* Supplied records
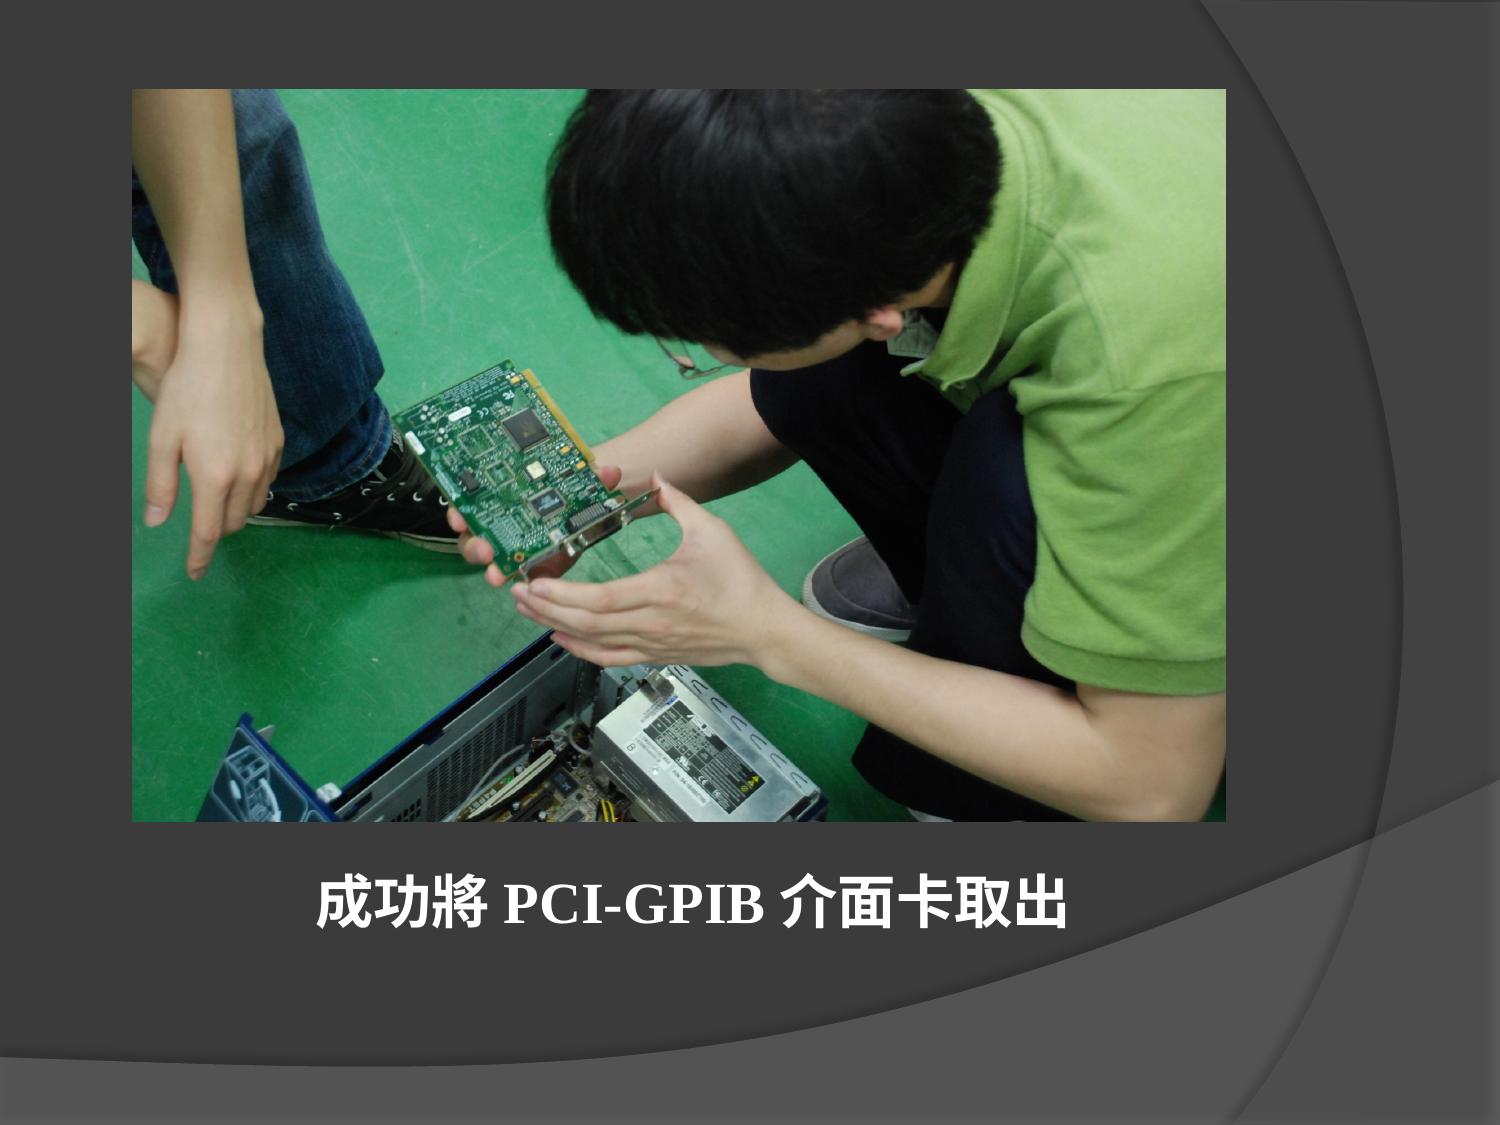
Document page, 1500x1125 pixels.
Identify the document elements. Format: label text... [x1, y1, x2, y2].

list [132, 89, 1226, 822]
text_box 成功將PCI-GPIB介面卡取出 [300, 857, 1086, 943]
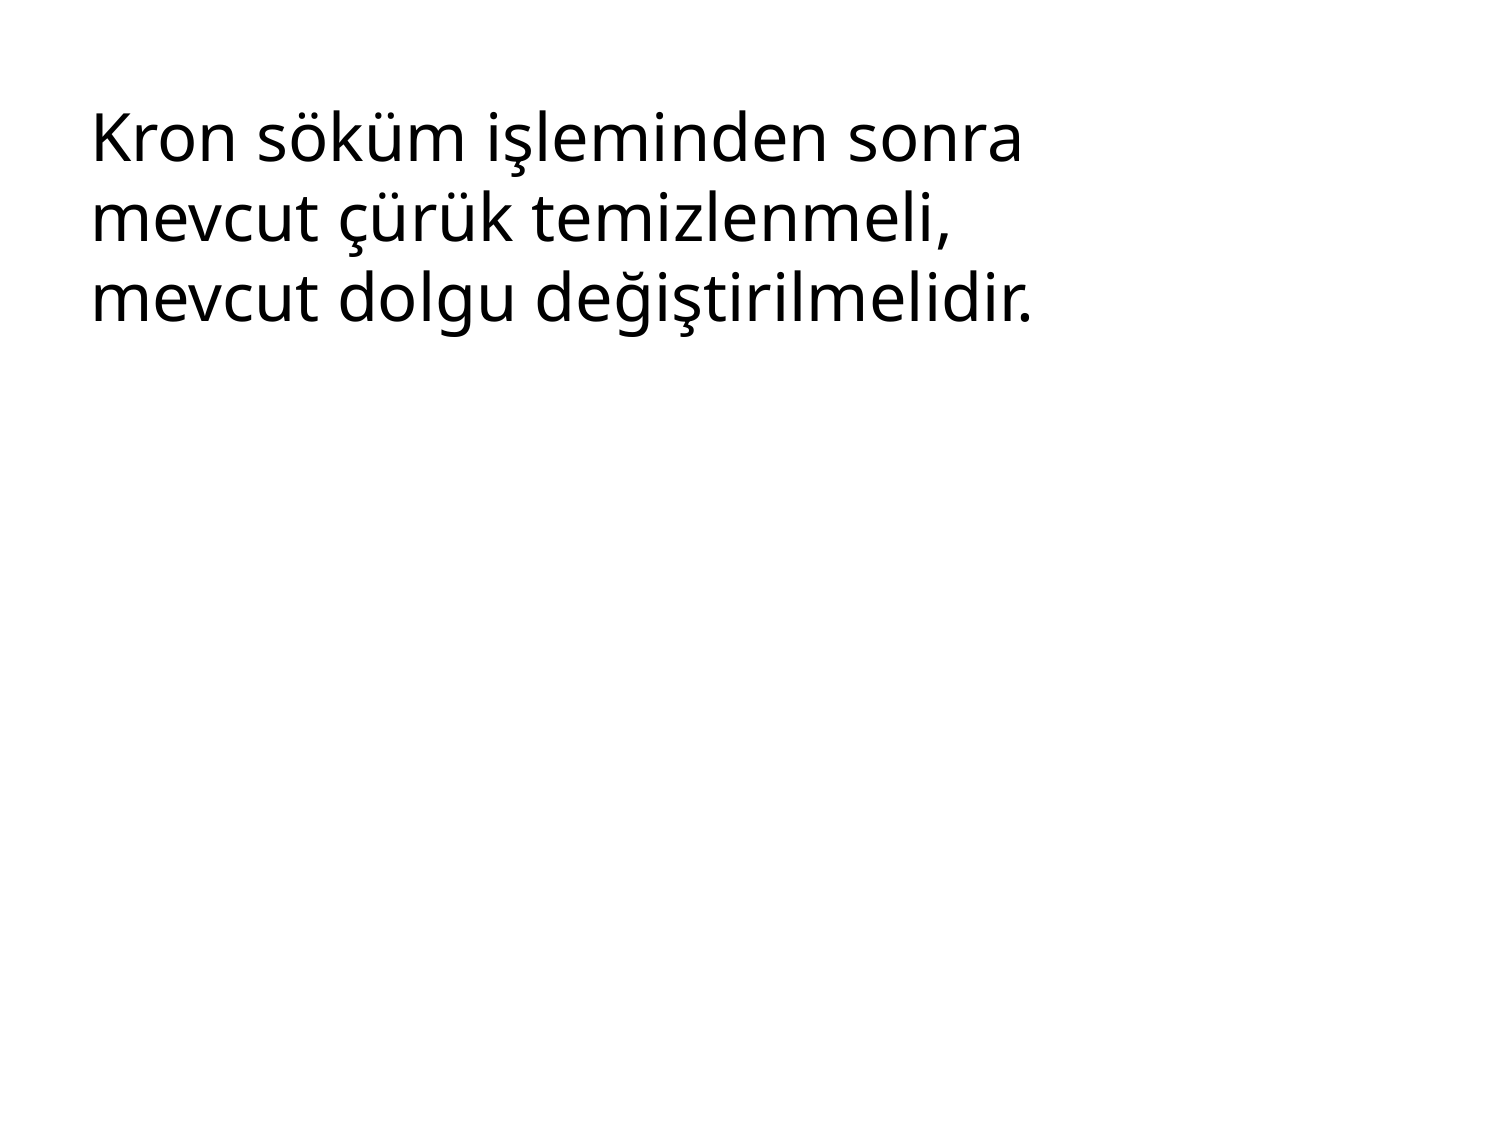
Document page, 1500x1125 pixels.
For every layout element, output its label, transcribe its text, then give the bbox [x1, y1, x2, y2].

title Kron söküm işleminden sonra mevcut çürük temizlenmeli, mevcut dolgu değiştirilmelidir. [75, 45, 1425, 386]
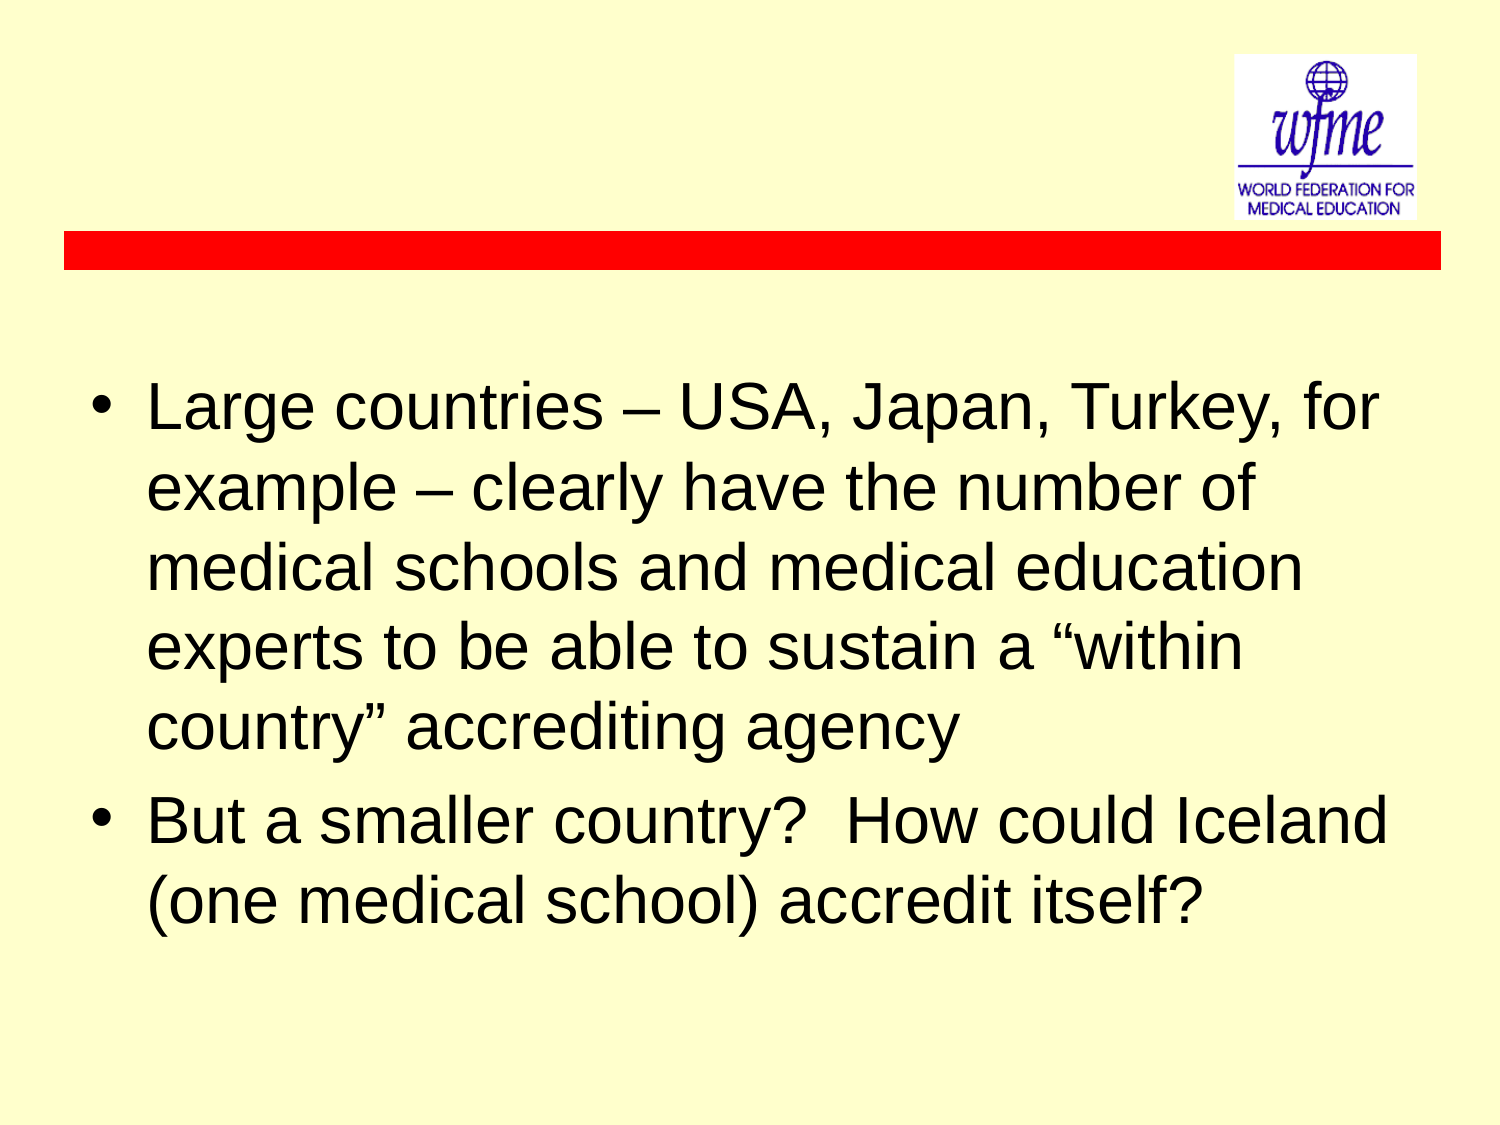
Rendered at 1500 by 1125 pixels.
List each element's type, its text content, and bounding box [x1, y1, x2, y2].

* Directions
Please write every line above out exactly as given, except for any pictures.

* Response area
Document page, 1500x1125 pixels.
Identify the document elements. Format: label text... [x1, y1, x2, y2].

list [132, 89, 1226, 822]
text_box 成功將PCI-GPIB介面卡取出 [300, 857, 1086, 943]
Document page, 1500x1125 pixels.
For every layout element, output its label, transcribe its text, then give the bbox [x1, y1, x2, y2].

title Kron söküm işleminden sonra mevcut çürük temizlenmeli, mevcut dolgu değiştirilmelidir. [75, 45, 1425, 386]
Rendered at 1500 by 1125 pixels.
List each element's type, its text content, and bounding box [x1, y1, x2, y2].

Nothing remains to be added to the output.